_Prompt_.
In the listing below, a line holding "Политика в отношении" and a line holding "Celebrazioni nel tempo di Natale" mark the range. Retype both exactly, with all lines between them.

_Information_.
::::::::
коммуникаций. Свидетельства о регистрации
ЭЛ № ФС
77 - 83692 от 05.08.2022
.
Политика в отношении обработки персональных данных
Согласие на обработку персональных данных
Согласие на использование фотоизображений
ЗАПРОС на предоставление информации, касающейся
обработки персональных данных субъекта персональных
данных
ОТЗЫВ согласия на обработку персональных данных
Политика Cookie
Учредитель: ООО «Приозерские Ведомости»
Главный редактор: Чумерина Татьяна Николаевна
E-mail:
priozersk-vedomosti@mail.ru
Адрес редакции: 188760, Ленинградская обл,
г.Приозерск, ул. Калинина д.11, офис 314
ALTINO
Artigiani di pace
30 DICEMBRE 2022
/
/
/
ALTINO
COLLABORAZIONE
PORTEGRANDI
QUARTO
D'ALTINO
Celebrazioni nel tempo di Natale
::::::::
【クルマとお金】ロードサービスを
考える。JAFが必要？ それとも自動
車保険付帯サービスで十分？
::::::::
_Solved exercise_.
Политика в отношении обработки персональных данных
Согласие на обработку персональных данных
Согласие на использование фотоизображений
ЗАПРОС на предоставление информации, касающейся
обработки персональных данных субъекта персональных
данных
ОТЗЫВ согласия на обработку персональных данных
Политика Cookie
Учредитель: ООО «Приозерские Ведомости»
Главный редактор: Чумерина Татьяна Николаевна
E-mail:
priozersk-vedomosti@mail.ru
Адрес редакции: 188760, Ленинградская обл,
г.Приозерск, ул. Калинина д.11, офис 314
ALTINO
Artigiani di pace
30 DICEMBRE 2022
/
/
/
ALTINO
COLLABORAZIONE
PORTEGRANDI
QUARTO
D'ALTINO
Celebrazioni nel tempo di Natale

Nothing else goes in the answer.